Pouvoir conserver des plaquettes à 4°C avant transfusion serait souhaitable car cela permettrait de prolonger la durée de stockage tout en évitant la contamination bactérienne. Néanmoins, les plaquettes gardées à 4°C et transfusées à l’homme ont une clearance très accélérée et perdent ainsi leur efficacité in vivo : de ce fait ce procédé de conservation a été abandonné. Jusqu’à présent, avant transfusion, les plaquettes sont conservées à une température ambiante de 22°C (± 2°C) sous agitation continue pendant 5-7 jours au maximum, ce qui oblige à des efforts logistiques importants pour répondre aux besoins transfusionnels. En cas de conservation au froid, les plaquettes subissent un changement de forme, reflet d’une activation, qui même prévenu par l’adjonction de cytocholasine B in vitro ne permet pas d’éviter l’accélération de leur clearance in vivo.
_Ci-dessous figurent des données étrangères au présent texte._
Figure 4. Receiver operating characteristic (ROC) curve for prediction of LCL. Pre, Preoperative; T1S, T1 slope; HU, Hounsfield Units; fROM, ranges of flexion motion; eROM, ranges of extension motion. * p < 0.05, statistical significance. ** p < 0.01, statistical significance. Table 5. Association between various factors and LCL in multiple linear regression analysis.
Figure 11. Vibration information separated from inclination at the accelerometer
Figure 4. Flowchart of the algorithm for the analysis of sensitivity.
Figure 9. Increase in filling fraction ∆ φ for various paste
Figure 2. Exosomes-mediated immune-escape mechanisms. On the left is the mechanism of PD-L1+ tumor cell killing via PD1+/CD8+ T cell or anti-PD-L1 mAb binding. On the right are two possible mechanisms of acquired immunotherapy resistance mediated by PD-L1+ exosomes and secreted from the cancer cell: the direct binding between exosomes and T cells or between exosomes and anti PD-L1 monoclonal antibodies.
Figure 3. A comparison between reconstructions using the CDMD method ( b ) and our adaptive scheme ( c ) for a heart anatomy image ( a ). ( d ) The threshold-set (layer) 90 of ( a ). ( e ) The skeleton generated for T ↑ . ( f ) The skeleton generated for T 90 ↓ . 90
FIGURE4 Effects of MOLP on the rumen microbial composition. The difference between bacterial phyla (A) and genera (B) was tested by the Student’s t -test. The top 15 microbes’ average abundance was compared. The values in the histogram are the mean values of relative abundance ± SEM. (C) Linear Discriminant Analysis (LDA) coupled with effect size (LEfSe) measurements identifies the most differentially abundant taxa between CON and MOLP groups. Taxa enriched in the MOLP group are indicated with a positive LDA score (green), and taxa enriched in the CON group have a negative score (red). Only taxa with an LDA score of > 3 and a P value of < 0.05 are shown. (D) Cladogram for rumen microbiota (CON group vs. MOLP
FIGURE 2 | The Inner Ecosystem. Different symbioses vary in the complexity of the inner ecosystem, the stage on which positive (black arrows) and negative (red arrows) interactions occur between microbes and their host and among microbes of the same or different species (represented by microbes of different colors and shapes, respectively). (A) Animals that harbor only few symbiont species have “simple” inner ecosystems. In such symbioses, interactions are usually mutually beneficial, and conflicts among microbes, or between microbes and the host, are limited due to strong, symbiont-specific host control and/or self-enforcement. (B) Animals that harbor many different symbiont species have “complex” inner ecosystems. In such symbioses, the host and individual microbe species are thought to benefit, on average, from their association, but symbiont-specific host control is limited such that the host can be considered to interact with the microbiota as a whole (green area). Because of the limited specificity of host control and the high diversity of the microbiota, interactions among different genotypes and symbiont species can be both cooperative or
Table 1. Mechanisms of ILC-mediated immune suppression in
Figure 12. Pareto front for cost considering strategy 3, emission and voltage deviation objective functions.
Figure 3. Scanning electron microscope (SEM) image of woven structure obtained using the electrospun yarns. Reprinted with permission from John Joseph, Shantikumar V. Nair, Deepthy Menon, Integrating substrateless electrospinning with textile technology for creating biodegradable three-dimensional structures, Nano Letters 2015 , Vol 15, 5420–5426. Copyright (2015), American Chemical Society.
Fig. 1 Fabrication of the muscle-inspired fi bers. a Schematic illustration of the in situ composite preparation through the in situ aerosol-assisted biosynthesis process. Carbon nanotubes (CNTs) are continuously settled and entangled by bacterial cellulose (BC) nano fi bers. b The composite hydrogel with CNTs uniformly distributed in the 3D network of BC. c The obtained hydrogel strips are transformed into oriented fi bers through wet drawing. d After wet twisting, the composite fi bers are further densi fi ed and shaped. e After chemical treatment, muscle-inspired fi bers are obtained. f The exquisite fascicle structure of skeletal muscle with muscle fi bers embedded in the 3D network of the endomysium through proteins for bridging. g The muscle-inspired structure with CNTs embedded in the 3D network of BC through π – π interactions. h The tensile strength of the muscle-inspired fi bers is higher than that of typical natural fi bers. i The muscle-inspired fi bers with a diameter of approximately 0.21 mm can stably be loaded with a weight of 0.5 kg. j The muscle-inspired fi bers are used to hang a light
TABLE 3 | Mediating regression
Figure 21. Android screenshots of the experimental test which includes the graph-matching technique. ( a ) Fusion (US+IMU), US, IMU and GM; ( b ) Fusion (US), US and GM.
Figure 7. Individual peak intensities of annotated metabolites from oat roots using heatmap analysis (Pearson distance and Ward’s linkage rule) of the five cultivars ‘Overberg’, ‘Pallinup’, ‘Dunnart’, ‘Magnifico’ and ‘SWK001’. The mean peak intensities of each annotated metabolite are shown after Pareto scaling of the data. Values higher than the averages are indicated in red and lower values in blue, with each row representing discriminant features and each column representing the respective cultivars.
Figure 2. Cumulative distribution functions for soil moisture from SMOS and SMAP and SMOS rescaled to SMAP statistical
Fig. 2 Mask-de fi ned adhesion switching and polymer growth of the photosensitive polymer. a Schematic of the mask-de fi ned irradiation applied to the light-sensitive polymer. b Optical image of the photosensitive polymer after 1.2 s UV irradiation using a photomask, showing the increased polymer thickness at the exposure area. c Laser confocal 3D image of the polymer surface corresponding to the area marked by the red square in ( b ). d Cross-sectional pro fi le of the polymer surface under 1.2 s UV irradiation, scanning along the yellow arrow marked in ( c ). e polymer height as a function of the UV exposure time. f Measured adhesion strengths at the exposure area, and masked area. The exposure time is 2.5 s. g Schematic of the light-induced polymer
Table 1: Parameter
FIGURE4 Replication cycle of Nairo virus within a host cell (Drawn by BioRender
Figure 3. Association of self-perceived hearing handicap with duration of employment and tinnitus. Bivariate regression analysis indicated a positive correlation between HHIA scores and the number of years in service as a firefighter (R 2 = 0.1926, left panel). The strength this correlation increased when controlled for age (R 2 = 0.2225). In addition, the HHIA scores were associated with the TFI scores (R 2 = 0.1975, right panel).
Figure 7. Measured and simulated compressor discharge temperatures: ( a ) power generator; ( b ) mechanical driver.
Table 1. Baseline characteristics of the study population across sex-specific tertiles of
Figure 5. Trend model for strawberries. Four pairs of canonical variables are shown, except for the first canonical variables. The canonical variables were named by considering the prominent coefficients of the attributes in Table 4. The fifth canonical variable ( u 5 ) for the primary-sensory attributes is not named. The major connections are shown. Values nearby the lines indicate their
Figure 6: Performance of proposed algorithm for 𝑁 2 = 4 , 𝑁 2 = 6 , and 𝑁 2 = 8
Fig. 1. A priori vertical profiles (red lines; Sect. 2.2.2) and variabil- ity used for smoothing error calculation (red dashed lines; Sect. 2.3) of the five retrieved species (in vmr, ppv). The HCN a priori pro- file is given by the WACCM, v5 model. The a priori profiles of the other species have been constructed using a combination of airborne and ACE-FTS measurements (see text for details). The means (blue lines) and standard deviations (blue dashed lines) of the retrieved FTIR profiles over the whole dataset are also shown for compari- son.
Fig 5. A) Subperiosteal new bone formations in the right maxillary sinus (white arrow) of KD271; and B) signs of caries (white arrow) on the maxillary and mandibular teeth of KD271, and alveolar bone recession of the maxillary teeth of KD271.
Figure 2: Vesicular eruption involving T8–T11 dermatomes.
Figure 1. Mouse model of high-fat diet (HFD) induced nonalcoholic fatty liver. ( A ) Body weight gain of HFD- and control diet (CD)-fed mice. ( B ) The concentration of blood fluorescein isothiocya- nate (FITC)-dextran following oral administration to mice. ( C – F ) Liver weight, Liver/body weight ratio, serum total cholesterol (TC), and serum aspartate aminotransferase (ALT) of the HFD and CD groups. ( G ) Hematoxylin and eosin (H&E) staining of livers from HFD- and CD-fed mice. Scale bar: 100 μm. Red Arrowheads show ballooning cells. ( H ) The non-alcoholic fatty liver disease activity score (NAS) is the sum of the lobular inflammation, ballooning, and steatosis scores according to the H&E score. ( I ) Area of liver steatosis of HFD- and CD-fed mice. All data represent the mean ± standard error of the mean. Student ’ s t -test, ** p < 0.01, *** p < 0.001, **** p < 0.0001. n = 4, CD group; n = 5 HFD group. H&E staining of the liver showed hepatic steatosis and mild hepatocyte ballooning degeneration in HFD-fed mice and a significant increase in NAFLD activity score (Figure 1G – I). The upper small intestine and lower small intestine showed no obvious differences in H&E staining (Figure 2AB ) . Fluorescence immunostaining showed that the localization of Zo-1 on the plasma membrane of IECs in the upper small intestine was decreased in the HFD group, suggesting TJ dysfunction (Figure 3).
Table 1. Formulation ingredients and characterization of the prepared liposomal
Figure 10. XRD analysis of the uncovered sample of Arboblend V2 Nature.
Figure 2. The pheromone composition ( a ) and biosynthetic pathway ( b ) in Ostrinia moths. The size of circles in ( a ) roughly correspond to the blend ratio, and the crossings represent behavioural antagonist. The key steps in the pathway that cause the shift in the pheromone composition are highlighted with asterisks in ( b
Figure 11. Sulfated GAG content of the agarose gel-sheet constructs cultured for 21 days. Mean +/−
Comme l’ont démontré HH Wandall et coll. dans un travail antérieur, une des explications à ce phénomène, serait la clustérisation des complexes membranaires GPIb/IX/V qui exposent dès lors un glycan immature terminé par le motif -N-acétyl glucosamine (Glc Nac) reconnu par le domaine lectine des récepteurs M2 (aussi appelés CR3 ou Mac-1) présents sur les macrophages hépatiques, ce qui entraîne une augmentation de la phagocytose plaquettaire par ces cellules. Chez la souris, comme chez l’homme, des plaquettes ayant subi une galactosylation enzymatique endogène (avec addition de UPD-galactose qui masque le motif -N-acétyl glucosamine) subissent in vitro une phagocytose diminuée. En outre, une étude préalable in vivo chez la souris avait montré que des plaquettes conservées à 4°C pendant 2h mais galactosylées avaient une clearance prolongée (identique à celle de plaquettes conservées à température ambiante).
Dans cet article (1), les mêmes auteurs rapportent les résultats
d’un essai de phase 1 sur l’efficacité de plaquettes transfusées
après 48 h de conservation a) soit à 4°C après avoir subi une
galactosylation b) soit à 4°C mais sans galactosylation c) soit à
22°C.
Quatre sujets (3 hommes, 1 femme) ont participé à l’étude. Toutes
les transfusions étaient réalisées en autologue. Deux sujets ont
reçu leurs plaquettes conservées à température ambiante ; deux
autres ont reçu leurs plaquettes gardées à 4°C sans
galactosylation. Puis afin de diminuer la variabilité inter sujets,
après une période de wash-out, tous les sujets ont reçu leurs
plaquettes conservées à 4°C après galactosylation. Pour les
plaquettes conservées à température ambiante, la durée de vie a été
trouvée de 6,8 j et 6,9 j ; pour celles conservées à 4°C elle
n’était que de 2,9 et 2,8 j. Enfin contrairement aux résultats
obtenus in vitro ou chez la souris, chez l’homme , après une
conservation à 4°C certes plus longue de 48h , les plaquettes
malgré une galactosylation préalable présentaient une durée
de vie très raccourcie de 2,8 ; 2,2 ;2,8 et 1 jour pour chaque
sujet respectivement.
Ainsi si cette étude échoue à démontrer une efficacité du procédé de galactosylation sur la survie plaquettaire in vivo, elle montre toutefois sa faisabilité sans effet secondaire notable ni développement d’autoanticorps.
Après avoir vérifié la persistance de la galactosylation durant leur procédure, les auteurs concluent que l’exposition du motif -N-acétyl glucosamine n’est pas la seule modification induite par le froid au niveau des plaquettes. Le rôle d’une asialylation de glycoprotéines (en particulier de la glycoprotéine Ib) et de carbohydrates membranaires devra par exemple être pris en considération dans les études futures. Le recours à un modèle murin humanisé pourra être d’une aide précieuse. Dans l’immédiat, la conservation des plaquettes à 22°C, sous une agitation continue reste la procédure recommandée ( comme depuis les travaux de Murphy rapportés il y a presque 40 ans !) (2).